Categories of regulated actors

The scope of regulated actors is deliberately wide, reflecting the many participants in housing markets. It includes:

  • Owners and landlords: , whether individuals, corporate entities, or investment structures.
  • Real estate brokers and agents: , who represent buyers, sellers, landlords, and tenants.
  • Property management companies: , which administer day‑to‑day operations and tenant relations.
  • Developers and builders: , especially regarding sales and design requirements.
  • Banks, mortgage lenders, and other financial institutions: engaged in residential real estate–related transactions.
  • Appraisers: whose valuations influence access to loans and pricing.
  • Insurers: providing homeowners’ and related policies.
  • Homeowners’ associations and condominium boards: , which establish rules and administer services.

These entities may operate locally, nationally, or as part of international structures. For example, a foreign investment vehicle owning multiple U.S. apartment buildings typically acts through U.S.-based managers but remains integrated into a global business model. The FHA applies where such arrangements affect access to U.S. housing.

Prohibited conduct in sales, rentals, and services

Denials and discouragement

Refusing to sell or rent a dwelling because of a protected characteristic is the most obvious form of discrimination, but the statute also covers more subtle forms of discouragement. These can include:

  • Refusing to return calls or respond to enquiries from certain applicants.
  • Suggesting that a property is taken when it is still available.
  • Repeatedly claiming that viewers need to meet conditions that are not applied to others.
  • Declining to show certain properties to clients based on assumptions about where they “belong.”

Discouragement can be especially hard to detect because it often occurs in one‑to‑one interactions. Testing programmes, in which trained individuals with comparable profiles but different protected characteristics apply for housing, have sometimes been used to uncover such practices.

────────────────────

## AIM OF THE EXERCISE
Resume the fair housing passage, picking up right after its last sentence. The listing comes from a separate source.

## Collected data
────────────────────

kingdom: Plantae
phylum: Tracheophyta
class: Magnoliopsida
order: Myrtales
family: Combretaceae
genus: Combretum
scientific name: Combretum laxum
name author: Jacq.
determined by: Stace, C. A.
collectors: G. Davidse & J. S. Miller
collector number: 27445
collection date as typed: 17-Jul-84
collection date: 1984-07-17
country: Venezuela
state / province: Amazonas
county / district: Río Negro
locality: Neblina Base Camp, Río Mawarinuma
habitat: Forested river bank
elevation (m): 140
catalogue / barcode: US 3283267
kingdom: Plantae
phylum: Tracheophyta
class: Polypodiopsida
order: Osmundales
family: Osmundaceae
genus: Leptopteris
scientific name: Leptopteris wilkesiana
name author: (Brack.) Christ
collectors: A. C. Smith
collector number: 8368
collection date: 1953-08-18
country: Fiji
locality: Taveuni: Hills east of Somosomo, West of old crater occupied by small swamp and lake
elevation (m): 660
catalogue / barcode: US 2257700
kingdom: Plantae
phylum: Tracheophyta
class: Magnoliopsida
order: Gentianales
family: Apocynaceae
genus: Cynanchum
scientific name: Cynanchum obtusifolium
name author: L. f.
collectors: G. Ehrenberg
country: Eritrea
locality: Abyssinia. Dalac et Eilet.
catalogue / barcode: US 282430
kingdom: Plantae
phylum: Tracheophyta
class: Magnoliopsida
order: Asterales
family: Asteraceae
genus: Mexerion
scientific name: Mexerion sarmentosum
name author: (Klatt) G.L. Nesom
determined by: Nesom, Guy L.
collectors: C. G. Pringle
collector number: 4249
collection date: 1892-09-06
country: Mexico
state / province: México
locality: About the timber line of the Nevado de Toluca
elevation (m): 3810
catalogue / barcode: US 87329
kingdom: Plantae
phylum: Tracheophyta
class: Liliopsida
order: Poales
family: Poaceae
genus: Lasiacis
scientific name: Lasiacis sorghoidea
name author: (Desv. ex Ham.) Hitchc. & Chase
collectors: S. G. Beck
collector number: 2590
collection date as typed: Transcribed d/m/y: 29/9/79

────────────────────

## WRITTEN RESPONSE
Differential terms, conditions, and enforcement

Beyond access, the act prohibits discrimination in the terms and conditions under which housing is offered or maintained. Examples include:

  • Charging higher rents or security deposits to certain groups.
  • Imposing more restrictive house rules on families with children than on other occupants.
  • Offering fewer maintenance services or slower response times for particular tenants.
  • Applying eviction policies more harshly to some groups than others for similar conduct.

These behaviours may arise from explicit policies or from inconsistent application of ostensibly neutral rules. Record-keeping and consistent enforcement protocols can help regulated actors avoid inadvertent disparities.

Discriminatory notices and advertising

The prohibition on discriminatory notices and advertising covers any medium in which housing is offered, including:

  • Newspaper advertisements.
  • Window signs and flyers.
  • Brochures and promotional materials.
  • Online listings on agency websites and portals.
  • Social media and targeted digital campaigns.

Language explicitly excluding families with children, stating preferences for particular ethnicities or religions, or otherwise signalling that certain groups are unwelcome is typically unlawful when applied to U.S. dwellings. Visual imagery and layout may also contribute to messages about who is expected or invited to live in a particular place, although analysis of such cues can be more contextual.

Jurisdictional scope and territorial limits

Domestic application

The FHA applies to dwellings located within the United States and its territories. This includes housing in:

  • The fifty states.
  • The District of Columbia.
  • Certain territories and possessions, depending on statutory interpretation and implementing regulations.

Transactions involving such housing, whether the parties are resident in the United States or abroad, fall under the statute when the other jurisdictional criteria are met. This is highly relevant for international property sales, as foreign nationals purchasing or renting U.S. dwellings are both protected by and subject to the act in relation to those transactions.

Cross-border advertising and offers

Advertising and promotional activities concerning U.S. dwellings may fall under FHA principles even when material is distributed abroad. For example, property exhibitions held in foreign cities, brochures directed at overseas buyers, and international online campaigns can be scrutinised if they relate to U.S. housing and contain discriminatory content.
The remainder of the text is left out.